“Nothing feels different,” Acuna said via team interpreter Franco Garcia. “The best part was I was able to help the team win. Nothing is different. I don’t feel that way. I go out with the same mentality and try to have fun and enjoy myself. That’s when I have that success.”
The 22-year-old went 5-for-8 with three homers, five RBIs and three runs scored across the 14 innings. He raised his average from .214 entering the day to .266. He bumped his OPS from .710 to .913. Acuna had more homers and RBIs on the day than he’d had collectively over the first 15 games (one and four, respectively).
Unfortunately, Acuna couldn’t enjoy his showing with his close friend Albies, though the two have remained in constant contact. Acuna and Albies have forged a tight relationship over the past five years. The two have been playing video games together after every game, Acuna said.
“Brothers are going to support each other in the good times and the bad times,” Acuna said. “Regardless of whatever is happening, ever since we met in 2015, I feel like he’s supported me and had my back. I’m always going to have his back, no matter what. I’ve definitely kept in touch with him. I’ve been calling him after every game, no matter what, asking him how he’s doing, how he’s feeling and if he’s going to be back next week. Obviously, I’m anticipating it with much anxiety. Needless to say, I miss him.”
Other items from Monday:
» Left-hander Cole Hamels still hasn’t thrown off a mound, Snitker said. The team is thinking he will “in the near future.” Hamels’ absence has been disappointing for several reasons. Even in the best-case scenario, the Braves won’t see much from their big offseason rotation addition.
The 36-year-old, who suffered oblique injuries in recent seasons, was stalled in spring training by shoulder inflammation. The team was optimistic he would be ready after the rebooted camp last month, but left triceps tendinitis delayed Hamels again.
The clock is ticking on Hamels, who’s running out of time to pitch this season. Nevertheless, Snitker said the Braves are holding out hope he’ll eventually see the field.
“We are (hopeful he’ll pitch),” Snitker said. “I was talking to (trainer) George (Poulis) about that today. I think there’s still hope that before the season is over we can see him. Until you get off the mound, you don’t know. Until you get off there, start getting down the hill and turning balls loose, that’s a whole different animal. Throwing live (batting practices). There’s still a lot of boxes to check before we do.”

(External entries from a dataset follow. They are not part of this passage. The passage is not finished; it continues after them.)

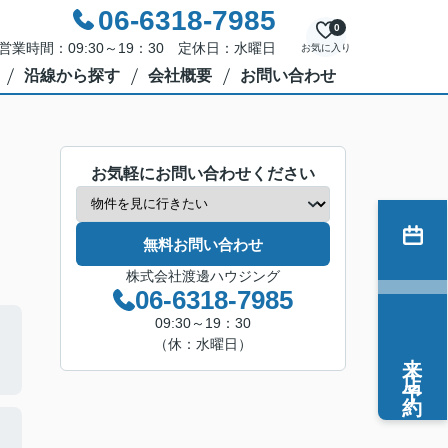
06-6318-7985
0
営業時間：09:30～19：30 定休日：水曜日
お気に入り
沿線から探す
会社概要
お問い合わせ
お気軽にお問い合わせください
無料お問い合わせ
株式会社渡邊ハウジング
06-6318-7985
09:30～19：30
（休：水曜日）
来店予約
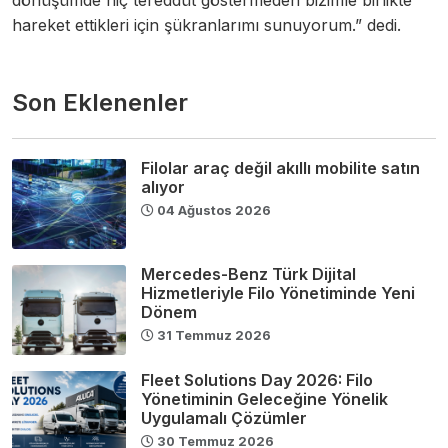
dönüşümde hiç tereddüt göstermeden bizimle birlikte
hareket ettikleri için şükranlarımı sunuyorum.” dedi.
Son Eklenenler
Filolar araç değil akıllı mobilite satın
alıyor
04 Ağustos 2026
Mercedes-Benz Türk Dijital
Hizmetleriyle Filo Yönetiminde Yeni
Dönem
31 Temmuz 2026
Fleet Solutions Day 2026: Filo
Yönetiminin Geleceğine Yönelik
Uygulamalı Çözümler
30 Temmuz 2026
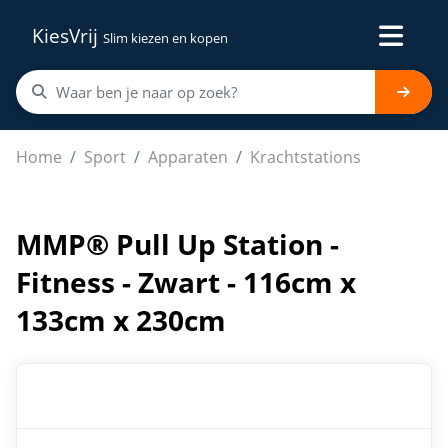
KiesVrij
Slim kiezen en kopen
MMP® Pull Up Station - Fitness - Zwart - 116cm x 133c
Home
Sport
Apparaten
Krachtstations
MMP® Pull Up Station -
Fitness - Zwart - 116cm x
133cm x 230cm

» In other starter news, Mike Foltynewicz has continued working out at the alternate training site in Gwinnett, trying to rebuild his velocity.
“He’s doing a long-toss program trying to get his strength back,” Snitker said.
The Braves designated Foltynewicz for assignment after his first start, which was disastrous. He stayed in the organization and was assigned to the team’s alternate camp. He’s included in the Braves’ 60-man pool but is off the 40-man roster.
His only outing came after two exhibition opportunities in which Foltynewicz had shown declining velocity. His fastball hovered around 89 mph in his latest start, peaking at 92, which was an eye-opening difference from the roughly 95 mph he averaged last season.
There’s little reason to believe Foltynewicz will work his way back into the Braves’ plans anytime soon. Their sole focus with the right-hander is on his strength-building program.
» New slugger Marcell Ozuna continues to draw praise. Snitker and his players rave about Ozuna nearly daily, citing a lovable personality and remarkable baseball IQ. Ozuna has three homers, four doubles and seven RBIs in 17 games.
“The more I’m around him, the more I like him,” Snitker said. “As a person, he’s sharp. He doesn’t miss anything. He’s a very intelligent player. He’s a pro. He’s been good for our club. He’s been good for our young players. All he wants to do is compete and win. I’ve been very (impressed).”